Selected excerpt START

On Fri, Nov 02, 2018 at 01:00:00PM -0700, Paul E. McKenney wrote:
[..] 
> > I think it would make sense also to combine it with other memory-ordering
> > topics like the memory model and rseq/cpu-opv things that Mathieu was doing
> > (if it makes sense to combine). But yes, I am definitely interested in an
> > RCU-implementation BoF session.
> 
> There is an LKMM kernel summit track presentation.  I believe that
> Mathieu's rseq/cpu-opv would be a good one as well, but Mathieu needs
> to lead this up and it should be a separate BoF.  Please do feel free
> to reach out to him.  I am sure that he would be particularly interested
> in potential uses of rseq and especially cpu-opv.

Cool! Looking forward to LKMM talk and I'll keep in mind to reach out to
Mathieu about rseq usecases.

> > > > > > Also about GP memory ordering and RCU-tree-locking, I think you mentioned to
> > > > > > me that the RCU reader-sections are virtually extended both forward and
> > > > > > backward and whereever it ends, those paths do heavy-weight synchronization
> > > > > > that should be sufficient to prevent memory ordering issues (such as those
> > > > > > you mentioned in the Requierments document). That is exactly why we don't
> > > > > > need explicit barriers during rcu_read_unlock. If I recall I asked you why
> > > > > > those are not needed. So that answer made sense, but then now on going
> > > > > > through the 'Memory Ordering' document, I see that you mentioned there is
> > > > > > reliance on the locking. Is that reliance on locking necessary to maintain
> > > > > > ordering then?
> > > > > 
> > > > > There is a "network" of locking augmented by smp_mb__after_unlock_lock()
> > > > > that implements the all-to-all memory ordering mentioned above.  But it
> > > > > also needs to handle all the possible complete()/wait_for_completion()
> > > > > races, even those assisted by hypervisor vCPU preemption.
> > > > 
> > > > I see, so it sounds like the lock network is just a partial solution. For
> > > > some reason I thought before that complete() was even called on the CPU
> > > > executing the callback, all the CPUs would have acquired and released a lock
> > > > in the "lock network" atleast once thus ensuring the ordering (due to the
> > > > fact that the quiescent state reporting has to travel up the tree starting
> > > > from the leaves), but I think that's not necessarily true so I see your point
> > > > now.

Selected excerpt END
Material supplied START

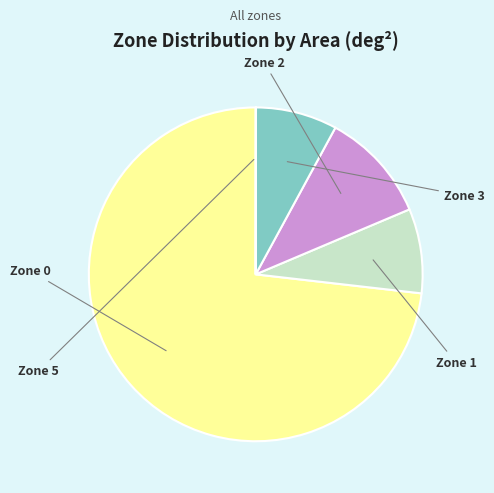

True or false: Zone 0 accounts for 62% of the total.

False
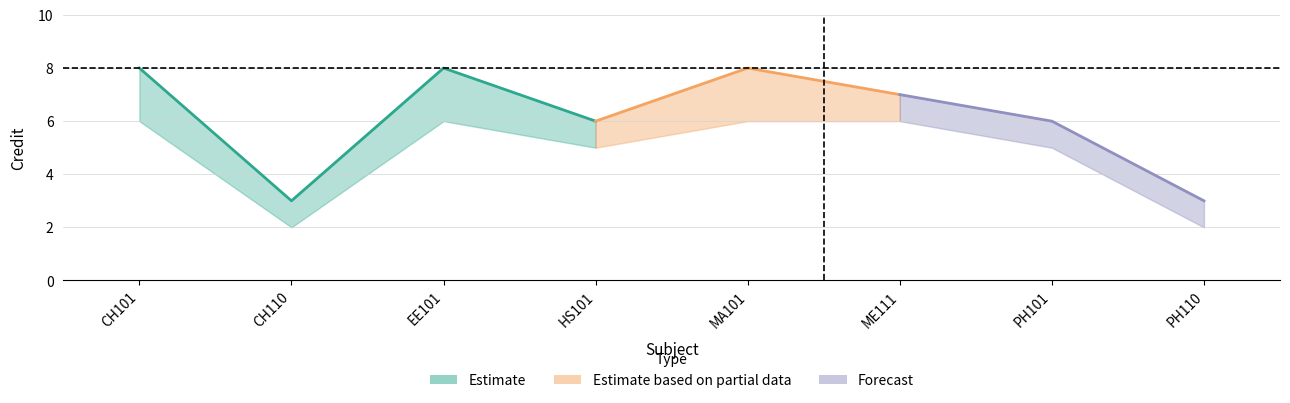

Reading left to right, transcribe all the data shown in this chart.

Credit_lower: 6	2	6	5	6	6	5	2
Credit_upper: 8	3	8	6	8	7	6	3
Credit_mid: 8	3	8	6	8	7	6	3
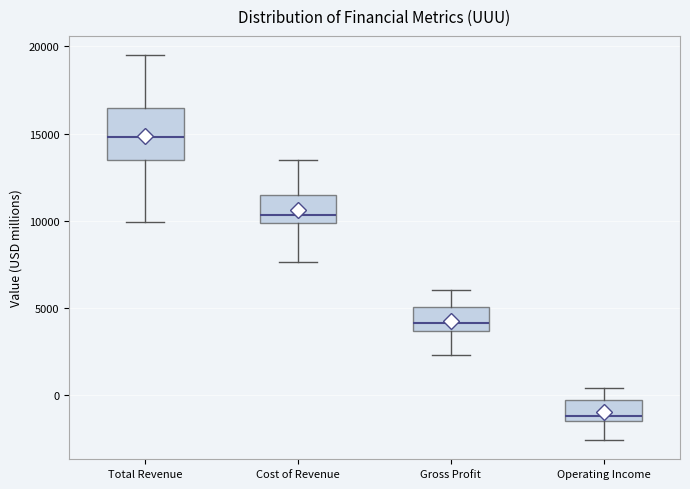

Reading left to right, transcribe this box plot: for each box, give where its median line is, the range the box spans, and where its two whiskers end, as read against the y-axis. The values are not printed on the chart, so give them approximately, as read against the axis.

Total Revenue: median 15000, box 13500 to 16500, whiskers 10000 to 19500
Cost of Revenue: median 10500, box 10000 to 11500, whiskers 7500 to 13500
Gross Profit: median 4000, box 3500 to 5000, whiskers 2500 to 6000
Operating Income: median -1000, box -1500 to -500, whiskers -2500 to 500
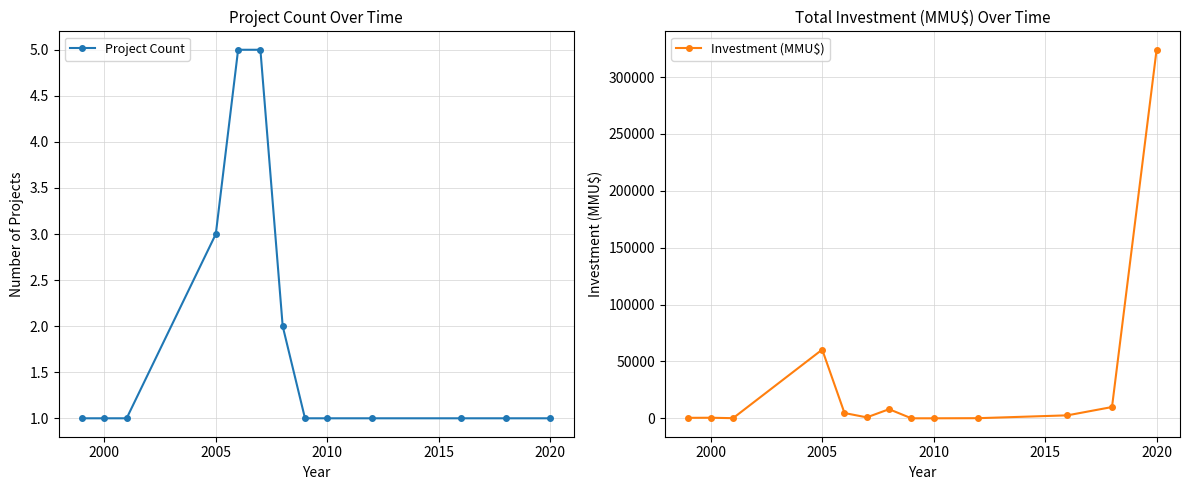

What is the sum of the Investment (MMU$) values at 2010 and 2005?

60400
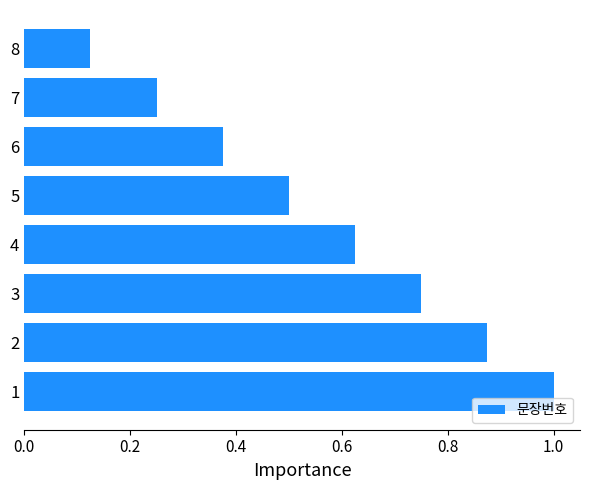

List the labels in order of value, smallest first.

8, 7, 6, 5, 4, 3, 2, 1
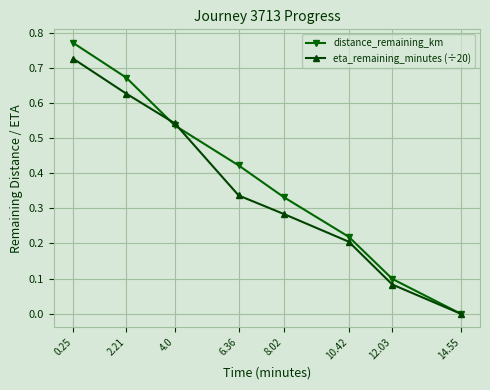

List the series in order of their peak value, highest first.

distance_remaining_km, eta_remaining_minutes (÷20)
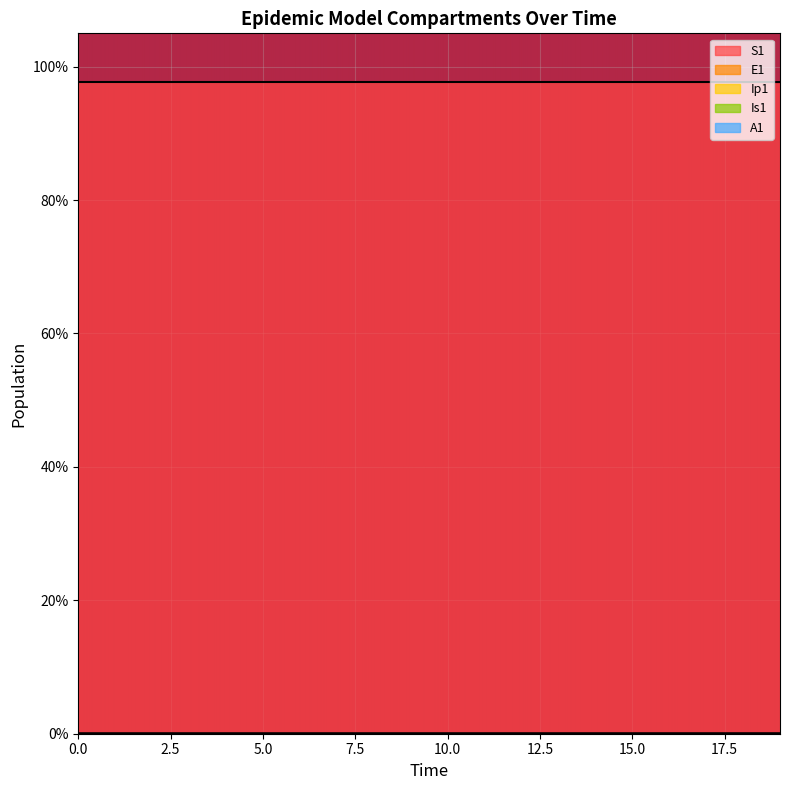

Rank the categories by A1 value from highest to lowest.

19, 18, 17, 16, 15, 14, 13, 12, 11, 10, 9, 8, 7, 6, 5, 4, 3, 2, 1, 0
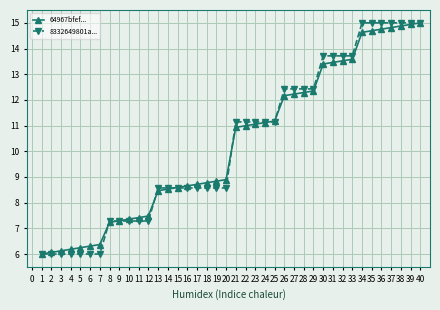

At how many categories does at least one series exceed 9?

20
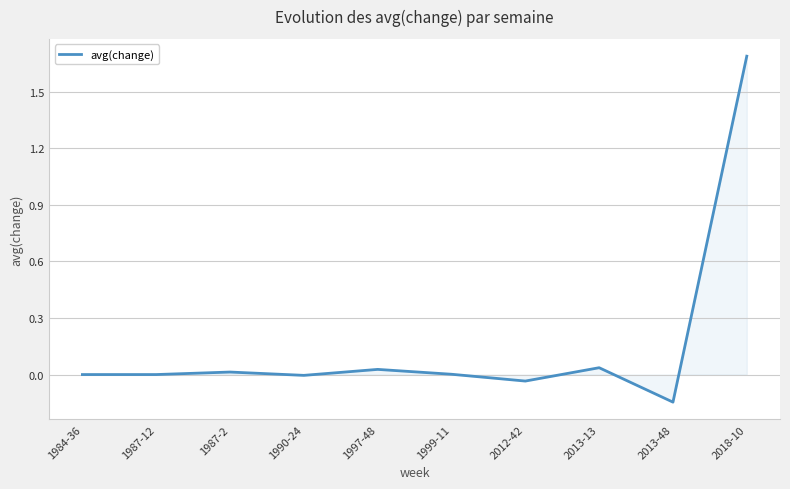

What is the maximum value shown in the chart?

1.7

Material supplied END

**Directions for this task**
In the excerpt on RCU memory ordering, what augments the "network" of locking? Please answer in a few words.

**Task output**
smp_mb__after_unlock_lock()